Via 43 Folders, “Les Orchard: Envisioning a Tiger/Tinderbox mashup” links to “Still Seeking an Exploded Tinderbox for Tiger » Archive » Blog » 0xDECAFBAD“:
But, what if Tinderbox could surrender all of those functions up to TextEdit and MS Word and other desktop apps? What if all of the ‘notes’ in a Tinderbox document were just documents and files, and all of the relationships managed by Tinderbox (ie. spatial, links, aliased) were just encoded as extended attributes?

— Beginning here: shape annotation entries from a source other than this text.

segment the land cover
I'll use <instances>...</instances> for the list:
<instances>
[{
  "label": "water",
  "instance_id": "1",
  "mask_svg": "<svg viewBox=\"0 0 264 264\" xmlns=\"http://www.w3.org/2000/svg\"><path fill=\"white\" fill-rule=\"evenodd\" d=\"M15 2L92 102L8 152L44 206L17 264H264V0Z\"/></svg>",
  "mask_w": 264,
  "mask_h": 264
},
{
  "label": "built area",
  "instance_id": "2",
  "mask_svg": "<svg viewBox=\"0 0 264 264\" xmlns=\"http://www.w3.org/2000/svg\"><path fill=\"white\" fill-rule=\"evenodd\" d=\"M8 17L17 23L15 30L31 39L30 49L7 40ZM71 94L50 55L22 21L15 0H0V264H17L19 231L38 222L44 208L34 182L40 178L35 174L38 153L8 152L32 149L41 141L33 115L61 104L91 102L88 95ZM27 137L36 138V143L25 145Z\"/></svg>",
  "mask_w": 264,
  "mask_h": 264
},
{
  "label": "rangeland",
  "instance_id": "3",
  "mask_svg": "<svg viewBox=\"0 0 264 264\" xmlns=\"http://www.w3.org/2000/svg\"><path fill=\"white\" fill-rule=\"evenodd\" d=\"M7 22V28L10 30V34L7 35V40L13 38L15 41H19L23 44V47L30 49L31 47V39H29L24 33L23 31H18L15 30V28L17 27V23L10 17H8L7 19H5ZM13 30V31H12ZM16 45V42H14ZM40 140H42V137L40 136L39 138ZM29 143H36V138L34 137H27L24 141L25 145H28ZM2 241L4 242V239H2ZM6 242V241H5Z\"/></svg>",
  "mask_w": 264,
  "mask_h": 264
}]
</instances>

In this scenario, the file system is the Tinderbox document. Don’t want to use your whole hard drive? Make a new disk image and compartmentalize things. Tinderbox could become the world’s most revolutionary Finder rethink ever invented. And the thing is, I can see all of this being enabled by Spotlight and extended attributes.
People are getting close, but the element to add to this is the notion explained in articles like that by Ars Technica’s Siracusa on the future of metadata and Spotlight, etc …
Spotlight is close, but not quite. Spotlight doesn’t treat hits as objects. One can’t right click and manipulate the files through spotlight. For example, try renaming the file. Also, it’s an annoyance that one can’t “go to this file’s location” instead of having to open finder and go there manually or open the file.
It’s getting close, but it’s not there yet. When the file system is more like a real database and the metadata magic reaches the kind of level imagined in Siracusa’s articles, then that will sure be something. Spotlight, iTunes are glimspes of the future … and system-level, pervasive access to the kind of services provided by Tinderbox, DevonThink and the rest are there. It’s ready to burst out and change everything … but it’s being held back.
Mac OS X would be to other operating systems as wiki is to the web, perhaps?